- Kutipan Teks
>>>>>
Jika kita lihat dari segi yuridis, penundaan pemilu ini bisa
dikatakan sebagai pengkhianatan akan konstitusi. Kalau pemilu ini ditunda maka
otomatis masa jabatan dari presiden dan wakil presiden akan bertambah yang
tentunya hal ini bertentangan dengan Pasal 7 Undang-Undang Dasar 1945 yang
menyatakan bahwa “ Presiden dan wakil presiden memegang jabatan selama lima
tahun dan dapat dipilih kembali dalam jabatan yang sama untuk hanya untuk satu
kali masa jabatan”. Selain itu, penundaan ini tentu harus diiringi dengan
proses amandemen dari UUD yang tentunya tidak mudah. Indonesia pun juga tidak
berada dalam kondisi yang mendesak untuk melakukan suatu amandemen Karena untuk
melakukan amandemen UUD 1945 perlu ada
kajian yang strategis dan mendalam, sebelum melakukannya. Dan tentunya
diperlukan beberapa persyaratan mutlak, yakni harus diusulkan oleh 1/3 dari
anggota parlemen serta membutuhkan 2/3 anggota parlemen yang menghadiri sidang
MPR. Selain itu, jika hal tersebut berhasil terjadi maka dikhawatirkan
eksistensi dari UUD tersebut tidak lagi sama. Karna bukan tidak mungkin hal
serupa bisa terjadi kembali di masa yang akan datang. Dimana terdapat hal yang
bertentangan dengan konstitusi maka pemerintah bisa melakukan amandemen
kembali.
Jika alasan dari penundaan pemilu ini adalah karna ekonomi, maka
sebenarnya hal tersebut tidak perlu dikhawatirkan. Karena meskipun ekonomi
terpuruk oleh pandemi, situasinya telah membaik dan posisi ekonomi nasional
sedang menuju pertumbuhan yang sustain
dan secara berangsur-angsur dimungkinkan akan menuju ekonomi yang lebih kuat
pada tahun 2022 ini. Indikatornya, rata-rata pertumbuhan ekonomi Indonesia
tahun 2021 sudah bertahap membaik dibandingkan tahun sebelumnya. . Pemerintah
pun sudah sepakat untuk menerapkan era kenormalan baru. Sehingga belum bias
dikatakan bahwa Negara berada dalam status darurat ekonomi. Dan jika dikaji
dari situasi kita yang berada dalam masa pandemi, kita bisa berkaca dari Pilkada
pada tahun 2020, yang mana Pilkada tersebut tetap dapat dijalankan dengan
lancar
Prof Edy Suandi Hamid juga menyatakan bahwa gagasan penundaan
pemilu ini harus dijauhi dan dihindari.
<<<<<
- Tugas yang Dikerjakan
A) Tentukan apakah setiap pernyataan berikut sesuai dengan teks tentang penundaan pemilu, lalu jawab ya atau tidak dengan mengutip kata-kata teks yang menjadi penentunya: (i) usulan amandemen UUD 1945 harus diajukan oleh 1/3 anggota parlemen; (ii) Pilkada 2020 tidak dapat dijalankan karena pandemi; (iii) pemerintah belum sepakat menerapkan era kenormalan baru.
B) Lanjutkan teks tentang penundaan pemilu mulai setelah kalimat terakhir yang tercantum.

[Entri Tersimpan]
>>>>>
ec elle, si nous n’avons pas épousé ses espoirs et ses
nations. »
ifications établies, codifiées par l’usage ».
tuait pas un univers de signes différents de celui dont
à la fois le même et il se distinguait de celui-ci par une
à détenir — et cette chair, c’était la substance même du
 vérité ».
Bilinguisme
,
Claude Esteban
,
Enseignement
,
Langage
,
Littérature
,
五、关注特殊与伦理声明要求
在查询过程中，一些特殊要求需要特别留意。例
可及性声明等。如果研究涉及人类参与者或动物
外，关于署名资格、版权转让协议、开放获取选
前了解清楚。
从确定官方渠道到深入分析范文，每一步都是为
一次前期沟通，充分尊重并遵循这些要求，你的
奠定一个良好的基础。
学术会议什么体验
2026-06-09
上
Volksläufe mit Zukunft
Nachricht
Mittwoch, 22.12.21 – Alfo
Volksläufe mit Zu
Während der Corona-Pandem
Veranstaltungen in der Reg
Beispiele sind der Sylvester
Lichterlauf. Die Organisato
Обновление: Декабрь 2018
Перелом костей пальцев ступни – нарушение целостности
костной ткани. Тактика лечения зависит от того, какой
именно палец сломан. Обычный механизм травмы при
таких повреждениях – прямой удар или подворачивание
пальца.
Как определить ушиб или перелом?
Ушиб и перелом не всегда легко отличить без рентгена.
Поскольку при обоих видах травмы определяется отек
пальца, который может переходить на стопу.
<<<<<
>>>>>
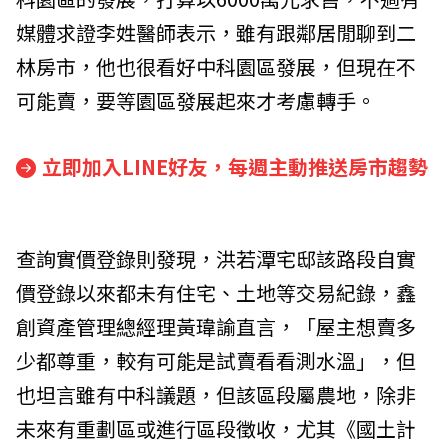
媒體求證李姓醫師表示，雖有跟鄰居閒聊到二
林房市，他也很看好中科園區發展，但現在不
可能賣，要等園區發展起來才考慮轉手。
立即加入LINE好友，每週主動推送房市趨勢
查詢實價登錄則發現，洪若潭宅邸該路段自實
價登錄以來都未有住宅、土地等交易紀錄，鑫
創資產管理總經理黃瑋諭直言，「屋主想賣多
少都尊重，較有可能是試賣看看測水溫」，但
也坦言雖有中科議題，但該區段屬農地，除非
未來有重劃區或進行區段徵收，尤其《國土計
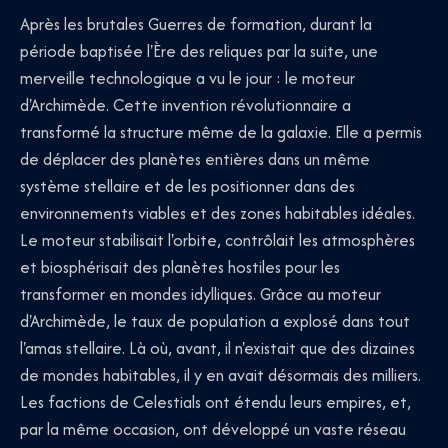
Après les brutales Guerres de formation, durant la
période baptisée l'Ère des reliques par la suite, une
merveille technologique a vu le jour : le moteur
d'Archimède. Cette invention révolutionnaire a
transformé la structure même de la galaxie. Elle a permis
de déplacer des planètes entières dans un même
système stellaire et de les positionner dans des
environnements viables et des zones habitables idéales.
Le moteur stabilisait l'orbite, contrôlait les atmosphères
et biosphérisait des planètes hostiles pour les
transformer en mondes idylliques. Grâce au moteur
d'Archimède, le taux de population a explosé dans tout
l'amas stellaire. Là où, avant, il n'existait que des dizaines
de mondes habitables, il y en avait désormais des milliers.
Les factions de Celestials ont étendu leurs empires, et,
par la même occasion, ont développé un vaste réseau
<<<<<
- Bagian Jawaban
A)
(i) Ya: “harus diusulkan oleh 1/3 dari anggota parlemen”
(ii) Tidak: “Pilkada tersebut tetap dapat dijalankan dengan lancar”
(iii) Tidak: “Pemerintah pun sudah sepakat untuk menerapkan era kenormalan baru.”

B)
Karena apabila dikaitkan situasi nasional sedang sulit keadaan sosial
dan ekonomi akibat pandemi Covid-19, menurut dia, kondisi saat ini jauh lebih
baik dengan saat krisis ekonomi 1998, 1999, dan 2008.
Maka dari penjelasan diatas dapat kita lihat bahwa isu penundaan
pemilu 2024 ini tidak memiliki urgensi yang jelas. Karena apabila dikaitkan
situasi nasional sedang sulit keadaan sosial dan ekonomi akibat pandemi
Covid-19, kondisi saat ini jauh lebih baik dengan saat krisis ekonomi 1998,
1999, dan 2008. Dan jika penundaan ini dilakukan hal tersebut bisa memicu tejadinya
instabilitas
nasional dan menimbulkan kontroversi di
berbagai pihak yang dapat menganggu ekonomi nasional. Dan memperpanjang masa
jabatan presiden merupakan suatu pengkhianatan konstitusi. Pemilu tahun 2024
merupakan estafet kepemimpinan di level eksekutif dan legislatif demi lahirnya kebijakan kebijakan baru yang dapat
menunjang pertumbuhan dan perkembangan Negara ini, sehingga pemilu ini sangat
diperlukan meskipun dalam kondisi pandemi.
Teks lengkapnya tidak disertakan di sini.